There was no clogging of the IAA bio element. Most probably due to the open cylinder profile, see below:

Results

The above is shown with controls (except Warden). The IAA HDPE elements had a smooth film with no clogging occurrences. Both on the K5 as well as the Saddleback elements occurred with clogging. The Warden bio elements also had a smooth biofilm formation, but a bit of a tendency to clogging, though significantly less than the K5 and Saddleback bodies.

Other observations:

There has been seen break-up of certain extruded bio-elements. One case was IAA PP bio elements at Grieg Seafood and MOWI, Canada. This can be because of extrusion mal functioning; it can be storage in sub-zero temperatures over prolonged periods or physical impact pressures.

Another example of bio film break-up is the K 5 at SAF, Switzerland. It does not seem to happen with PE or HDPE.

Conclusions:

Different plastic materials have distinctive characteristics in connection with nitrifying bacteria’s ability to adhere to the surface.

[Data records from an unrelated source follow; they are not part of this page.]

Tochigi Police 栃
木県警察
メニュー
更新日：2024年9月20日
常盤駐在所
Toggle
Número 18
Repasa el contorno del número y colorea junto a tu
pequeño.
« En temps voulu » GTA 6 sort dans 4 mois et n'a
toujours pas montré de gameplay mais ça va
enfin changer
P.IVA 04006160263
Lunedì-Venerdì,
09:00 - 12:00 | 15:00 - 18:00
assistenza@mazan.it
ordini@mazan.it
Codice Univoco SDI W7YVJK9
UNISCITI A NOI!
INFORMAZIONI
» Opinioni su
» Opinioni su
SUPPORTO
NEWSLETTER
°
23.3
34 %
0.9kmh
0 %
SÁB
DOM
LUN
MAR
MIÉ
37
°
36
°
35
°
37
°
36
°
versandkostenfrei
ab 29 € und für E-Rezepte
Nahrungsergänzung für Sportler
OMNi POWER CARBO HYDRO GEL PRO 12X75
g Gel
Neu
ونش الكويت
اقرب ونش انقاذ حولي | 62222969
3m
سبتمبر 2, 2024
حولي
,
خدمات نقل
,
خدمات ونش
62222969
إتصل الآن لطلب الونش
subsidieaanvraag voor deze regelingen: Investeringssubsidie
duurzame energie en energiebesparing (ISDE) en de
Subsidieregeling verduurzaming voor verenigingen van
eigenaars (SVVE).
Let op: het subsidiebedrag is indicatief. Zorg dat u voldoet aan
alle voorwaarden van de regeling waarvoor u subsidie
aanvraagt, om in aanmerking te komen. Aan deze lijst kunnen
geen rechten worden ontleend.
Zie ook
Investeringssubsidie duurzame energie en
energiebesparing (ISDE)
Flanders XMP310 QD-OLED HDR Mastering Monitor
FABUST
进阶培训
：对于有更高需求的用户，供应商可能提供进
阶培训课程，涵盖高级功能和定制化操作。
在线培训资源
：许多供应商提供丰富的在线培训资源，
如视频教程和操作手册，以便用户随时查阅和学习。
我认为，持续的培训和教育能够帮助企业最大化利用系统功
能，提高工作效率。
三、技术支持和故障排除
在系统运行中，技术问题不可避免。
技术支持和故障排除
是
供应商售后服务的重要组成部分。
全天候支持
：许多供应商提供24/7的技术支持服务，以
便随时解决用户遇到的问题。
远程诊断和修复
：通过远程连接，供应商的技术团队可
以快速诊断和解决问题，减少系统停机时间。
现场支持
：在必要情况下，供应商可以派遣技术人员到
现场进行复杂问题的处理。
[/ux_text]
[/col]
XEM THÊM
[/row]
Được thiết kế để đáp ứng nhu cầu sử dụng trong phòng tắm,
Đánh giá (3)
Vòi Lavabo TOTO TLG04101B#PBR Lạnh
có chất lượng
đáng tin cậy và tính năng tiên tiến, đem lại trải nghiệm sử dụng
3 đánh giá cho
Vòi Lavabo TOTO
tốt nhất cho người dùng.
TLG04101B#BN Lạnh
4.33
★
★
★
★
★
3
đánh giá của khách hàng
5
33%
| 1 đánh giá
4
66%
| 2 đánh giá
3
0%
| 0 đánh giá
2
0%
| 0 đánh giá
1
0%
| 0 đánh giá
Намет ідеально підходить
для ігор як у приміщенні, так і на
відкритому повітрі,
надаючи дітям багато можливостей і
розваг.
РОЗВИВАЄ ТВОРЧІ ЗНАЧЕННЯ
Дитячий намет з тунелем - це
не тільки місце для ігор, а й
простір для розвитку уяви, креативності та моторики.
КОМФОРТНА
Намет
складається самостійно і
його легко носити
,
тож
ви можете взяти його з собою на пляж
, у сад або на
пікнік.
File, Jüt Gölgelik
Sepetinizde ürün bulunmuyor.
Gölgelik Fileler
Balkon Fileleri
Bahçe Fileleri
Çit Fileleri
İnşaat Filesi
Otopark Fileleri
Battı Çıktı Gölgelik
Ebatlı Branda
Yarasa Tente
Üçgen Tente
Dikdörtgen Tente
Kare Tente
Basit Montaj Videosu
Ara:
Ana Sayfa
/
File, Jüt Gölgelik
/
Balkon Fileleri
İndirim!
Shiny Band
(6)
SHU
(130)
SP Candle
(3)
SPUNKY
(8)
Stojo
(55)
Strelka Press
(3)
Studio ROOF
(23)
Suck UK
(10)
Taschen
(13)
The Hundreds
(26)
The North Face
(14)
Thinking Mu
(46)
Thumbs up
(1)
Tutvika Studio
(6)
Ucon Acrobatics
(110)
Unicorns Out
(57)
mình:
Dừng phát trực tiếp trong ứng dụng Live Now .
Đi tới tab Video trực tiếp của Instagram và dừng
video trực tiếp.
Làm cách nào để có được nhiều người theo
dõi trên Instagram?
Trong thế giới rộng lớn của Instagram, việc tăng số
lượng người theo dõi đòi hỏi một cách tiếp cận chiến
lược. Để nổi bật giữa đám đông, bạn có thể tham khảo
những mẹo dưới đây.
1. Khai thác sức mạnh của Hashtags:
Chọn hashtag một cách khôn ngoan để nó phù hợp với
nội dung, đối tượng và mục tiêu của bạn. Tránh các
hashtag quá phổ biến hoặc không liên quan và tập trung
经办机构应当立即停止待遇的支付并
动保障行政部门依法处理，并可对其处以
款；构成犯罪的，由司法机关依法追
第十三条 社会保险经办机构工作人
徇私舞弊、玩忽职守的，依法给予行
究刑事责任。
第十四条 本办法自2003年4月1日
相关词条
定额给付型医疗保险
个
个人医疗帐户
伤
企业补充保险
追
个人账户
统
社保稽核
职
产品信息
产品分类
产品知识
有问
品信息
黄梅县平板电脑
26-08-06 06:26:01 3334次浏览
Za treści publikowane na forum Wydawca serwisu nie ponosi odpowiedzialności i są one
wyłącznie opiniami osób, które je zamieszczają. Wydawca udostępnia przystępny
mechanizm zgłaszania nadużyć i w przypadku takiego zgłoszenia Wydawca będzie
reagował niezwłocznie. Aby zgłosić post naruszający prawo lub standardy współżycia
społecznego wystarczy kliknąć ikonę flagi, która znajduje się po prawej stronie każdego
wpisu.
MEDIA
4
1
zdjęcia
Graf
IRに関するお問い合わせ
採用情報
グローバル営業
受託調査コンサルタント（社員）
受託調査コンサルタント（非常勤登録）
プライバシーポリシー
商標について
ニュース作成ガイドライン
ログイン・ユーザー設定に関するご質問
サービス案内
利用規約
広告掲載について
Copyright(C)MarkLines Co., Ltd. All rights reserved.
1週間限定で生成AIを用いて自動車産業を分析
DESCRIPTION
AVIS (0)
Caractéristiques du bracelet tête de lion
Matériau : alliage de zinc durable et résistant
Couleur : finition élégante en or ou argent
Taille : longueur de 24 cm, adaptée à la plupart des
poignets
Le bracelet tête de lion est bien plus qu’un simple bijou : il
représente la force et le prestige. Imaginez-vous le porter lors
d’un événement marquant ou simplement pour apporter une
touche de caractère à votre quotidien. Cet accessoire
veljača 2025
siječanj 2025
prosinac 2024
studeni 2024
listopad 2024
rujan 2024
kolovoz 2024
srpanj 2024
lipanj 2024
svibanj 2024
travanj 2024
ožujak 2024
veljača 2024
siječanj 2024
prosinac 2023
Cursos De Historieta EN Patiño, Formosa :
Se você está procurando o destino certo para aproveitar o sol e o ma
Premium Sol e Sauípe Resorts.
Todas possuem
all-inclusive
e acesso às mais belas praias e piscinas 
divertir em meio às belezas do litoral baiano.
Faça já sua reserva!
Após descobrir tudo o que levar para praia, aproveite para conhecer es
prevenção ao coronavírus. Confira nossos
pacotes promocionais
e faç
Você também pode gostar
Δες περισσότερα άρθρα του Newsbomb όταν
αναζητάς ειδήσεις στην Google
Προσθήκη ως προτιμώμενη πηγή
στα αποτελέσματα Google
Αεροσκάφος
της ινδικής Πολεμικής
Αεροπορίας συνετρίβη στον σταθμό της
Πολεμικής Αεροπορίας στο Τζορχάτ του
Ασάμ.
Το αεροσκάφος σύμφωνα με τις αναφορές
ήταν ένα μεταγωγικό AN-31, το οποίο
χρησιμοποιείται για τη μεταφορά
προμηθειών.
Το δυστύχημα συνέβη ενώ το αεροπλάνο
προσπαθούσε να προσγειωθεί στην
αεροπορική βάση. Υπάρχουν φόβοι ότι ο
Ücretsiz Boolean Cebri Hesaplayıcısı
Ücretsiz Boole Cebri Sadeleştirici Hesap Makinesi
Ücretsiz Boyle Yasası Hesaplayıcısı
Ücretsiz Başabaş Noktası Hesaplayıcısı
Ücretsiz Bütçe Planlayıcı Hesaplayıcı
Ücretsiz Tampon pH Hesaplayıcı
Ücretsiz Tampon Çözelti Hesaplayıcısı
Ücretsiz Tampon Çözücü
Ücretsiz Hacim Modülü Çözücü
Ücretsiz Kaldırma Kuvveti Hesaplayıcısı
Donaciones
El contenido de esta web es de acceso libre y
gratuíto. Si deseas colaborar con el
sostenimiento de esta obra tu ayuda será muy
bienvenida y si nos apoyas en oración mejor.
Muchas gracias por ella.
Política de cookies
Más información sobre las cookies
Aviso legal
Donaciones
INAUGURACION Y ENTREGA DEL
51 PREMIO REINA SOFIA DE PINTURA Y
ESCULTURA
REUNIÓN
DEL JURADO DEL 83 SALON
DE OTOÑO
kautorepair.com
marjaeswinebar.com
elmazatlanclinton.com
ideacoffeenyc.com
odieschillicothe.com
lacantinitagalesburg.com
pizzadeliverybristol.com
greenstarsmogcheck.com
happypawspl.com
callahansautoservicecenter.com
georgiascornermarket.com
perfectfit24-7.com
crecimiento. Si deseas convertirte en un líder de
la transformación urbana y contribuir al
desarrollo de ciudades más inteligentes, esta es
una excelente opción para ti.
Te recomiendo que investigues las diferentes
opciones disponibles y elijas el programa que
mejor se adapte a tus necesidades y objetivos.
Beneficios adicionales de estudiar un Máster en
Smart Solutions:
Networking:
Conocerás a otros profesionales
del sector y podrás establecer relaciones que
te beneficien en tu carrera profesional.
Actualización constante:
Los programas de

With same plastic material, there seem to be a difference in adhesion depending on the element being extruded or injection molded, with least adhesion with the latter.

Some bio elements clog up easier than others. This has implications in reduced active surface area. It has also implications in that there is chance of anaerobic niches. Finally, it can host Geosmin and MIB producing bacteria.

Bio elements with Carbon Black should be always avoided.

Bio elements should not be added chalk or other additives to adjust density. If that is the case, the bio elements must be assessed before adding to bioreactors.

There seem to be little difference in PP, PE and HDPE. PP has a density of 0.92 and will be suitable for freshwater situations. HDPE has a density od 0.98 and is suitable for saltwater. All materials can, however, be used in freshwater.